Transmission of information from humans to machines has been traditionally achieved though manually-operated keyboards, which presupposes machines having dimensions at least as large as the comfortable finger-spread of two human hands. With the advent of electronic devices requiring information input but which are smaller than traditional personal computers, the information input began to take other forms, such as pen pointing, touchpads, and voice commands. The information capable of being transmitted by pen-pointing and touchpads is limited by the display capabilities of the device (such as personal digital assistants (PDAs) and mobile phones). Therefore, significant research effort has been devoted to speech recognition systems for electronic devices. Among the approaches to speech recognition by machine is for the machine to attempt to decode a speech signal waveform based on the observed acoustical features of the signal and the known relation between acoustic features and phonetic sounds. This acoustic-phonetic approach has been the subject of research for almost 50 years, but has not resulted in much success in practice (rf. Fundamentals of Speech Recognition, L. Rabiner & B. H. Juang, Prentice-Hall). Problems abound, for example, it is known in the speech recognition art that even in a speech waveform plot, "it is often difficult to distinguish a weak, unvoiced sound (like "f" or "th") from silence, or a weak, voiced sound (like "v" or "m") from unvoiced sounds or even silence" and there are large variations depending on the identity of the closely-neighboring phonetic units, the so-called coarticulation of sounds (ibid.). After the decoding, the determination of the word in the acoustic-phonetic approach is attempted by use of the so-called phoneme lattice which represents a sequential set of phonemes that are likely matches to spoken input. The vertical position of a phoneme in the lattice is a measure of the goodness of the acoustic match to phonetic unit ("lexical access"). But "the real problem with the acoustic-phonetic approach to speech recognition is the difficulty in getting a reliable phoneme lattice for the lexical access stage" (ibid.); that is, it is almost impossible to label an utterance accurately because of the large variations inherent in any language.

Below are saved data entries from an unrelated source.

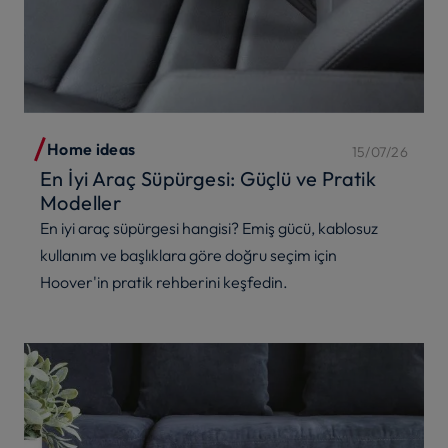
Home ideas
15/07/26
En İyi Araç Süpürgesi: Güçlü ve Pratik
Modeller
En iyi araç süpürgesi hangisi? Emiş gücü, kablosuz
kullanım ve başlıklara göre doğru seçim için
Hoover'in pratik rehberini keşfedin.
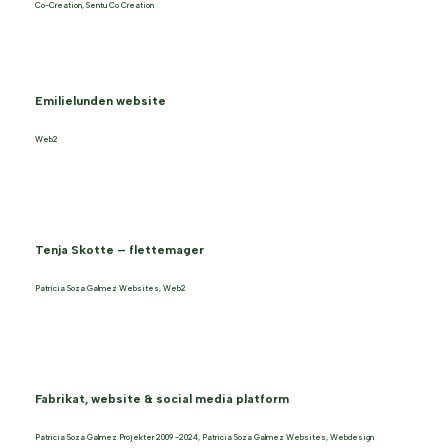
Co-Creation
,
Sentu Co Creation
Emilielunden website
Web2
Tenja Skotte – flettemager
Patricia Soza Galmez Websites
,
Web2
Fabrikat, website & social media platform
Patricia Soza Galmez Projekter 2009 -2024
,
Patricia Soza Galmez Websites
,
Webdesign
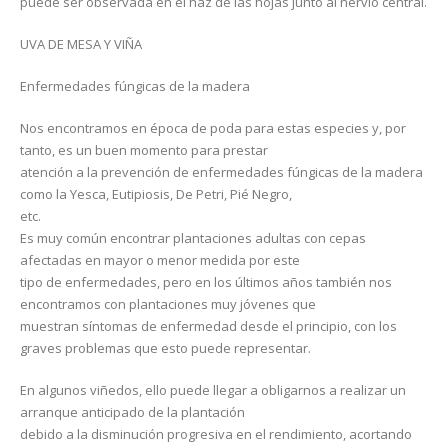
puede ser observada en el haz de las hojas junto al nervio central.
UVA DE MESA Y VIÑA
Enfermedades fúngicas de la madera
Nos encontramos en época de poda para estas especies y, por
tanto, es un buen momento para prestar
atención a la prevención de enfermedades fúngicas de la madera
como la Yesca, Eutipiosis, De Petri, Pié Negro,
etc.
Es muy común encontrar plantaciones adultas con cepas
afectadas en mayor o menor medida por este
tipo de enfermedades, pero en los últimos años también nos
encontramos con plantaciones muy jóvenes que
muestran síntomas de enfermedad desde el principio, con los
graves problemas que esto puede representar.
En algunos viñedos, ello puede llegar a obligarnos a realizar un
arranque anticipado de la plantación
debido a la disminución progresiva en el rendimiento, acortando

In the pattern-recognition approach, a knowledge base of versions of a given speech pattern is assembled ("training"), and recognition is achieved through comparison of the input speech pattern with the speech patterns in the knowledge base to determine the best match. The paradigm has four steps: (1) feature extraction using spectral analysis, (2) pattern training to produce reference patterns for an utterance class, (3) pattern classification to compare unknown test patterns with the class reference pattern by measuring the spectral "distance" between two well-defined spectral vectors and aligning the time to compensate for the different rates of speaking of the two patterns (dynamic time warping, DTW), and (4) decision logic whereby similarity scores are utilized to select the best match. Pattern recognition requires heavy computation, particularly for steps (2) and (3) and pattern recognition for large numbers of sound classes often becomes prohibitive.

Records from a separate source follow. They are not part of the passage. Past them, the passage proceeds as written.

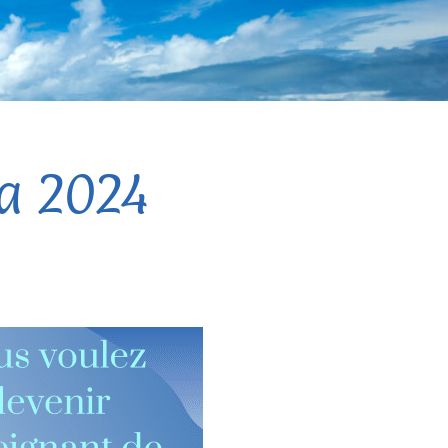
ga 2024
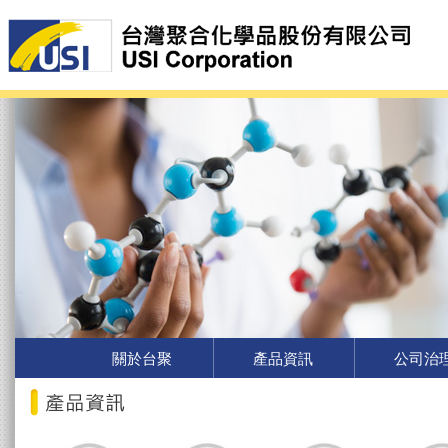
關於台聚
產品資訊
公司治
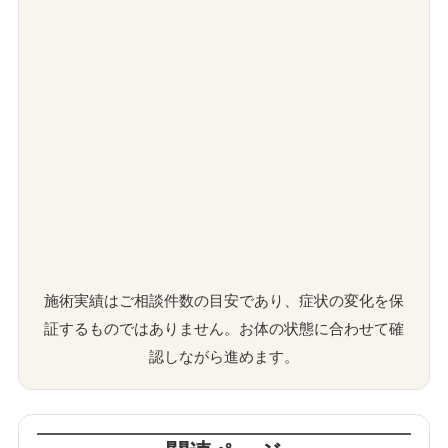
施術実績はご相談件数の目安であり、症状の変化を保
証するものではありません。お体の状態に合わせて確
認しながら進めます。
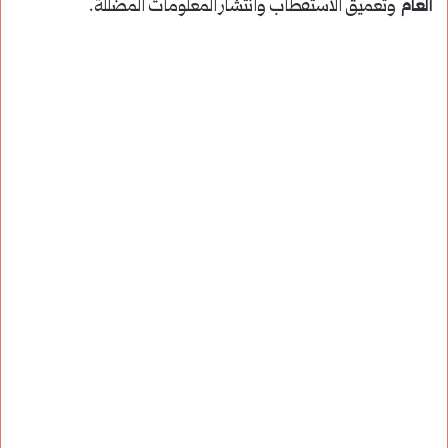
العام
وتعميق الاستقطاب وانتشار المعلومات المضللة.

Therefore, systems relying on the human voice for information input, because of the inherent vagaries of speech (including homophones, word similarity, accent, sound level, syllabic emphasis, speech pattern, background noise, and so on), require considerable signal processing power and large look-up table databases in order to attain even minimal levels of accuracy. Mainframe computers and high-end workstations are beginning to approach acceptable levels of voice recognition, but even with the memory and computational power available in present personal computers (PCs), speech recognition for those machines is so far largely limited to given sets of specific voice commands. For devices with far less memory and processing power than PCs, such as PDAs, mobile phones, toys, entertainment devices, accurate recognition of natural speech has been hitherto impossible. For example, a typical voice-activated cellular phone allows preprogramming by reciting a name and then entering an associated number. When the user subsequently recites the name, a microprocessor in the cell phone will attempt to match the recited name's voice pattern with the stored number. As anyone who has used present day voice-activated cell phones knows, the match is sometimes inaccurate (due to inconsistent pronunciation, background noise, and inherent limitations due to lack of processing power) and only about 25 stored numbers are possible. In PDA devices, it is necessary for device manufacturers to perform extensive redesign to achieve even very limited voice recognition (for example, present PDAs cannot search a database in response to voice input).
As for spelling words for voice input, there is the problem with the confusable sets: {A,J,K}, {B,C,D,E,G,P,T,V,Z}, {Q,U}, {I,Y}, and {F,S,X}. These can generally only be discriminated based upon a small, critical portion of the utterance. Since conventional recognition relies on a simple accumulated distortion score over the entire utterance duration (a binary "yes" or "no"), this does not place sufficient emphasis on the critical parts resulting in poor recognition accuracy. Clearly, an approach would be to weight the critical portions, but this method has not achieved high recognition accuracy and carries a heavy computational burden.
In summary, the memory and computation necessary for accurate and fast voice recognition also require increased electrical power and complex operating systems; all of these carry increased cost. Thus present voice recognition technology is not feasible for mobile communication devices because of their weight, electrical power requirement, complexity, and cost.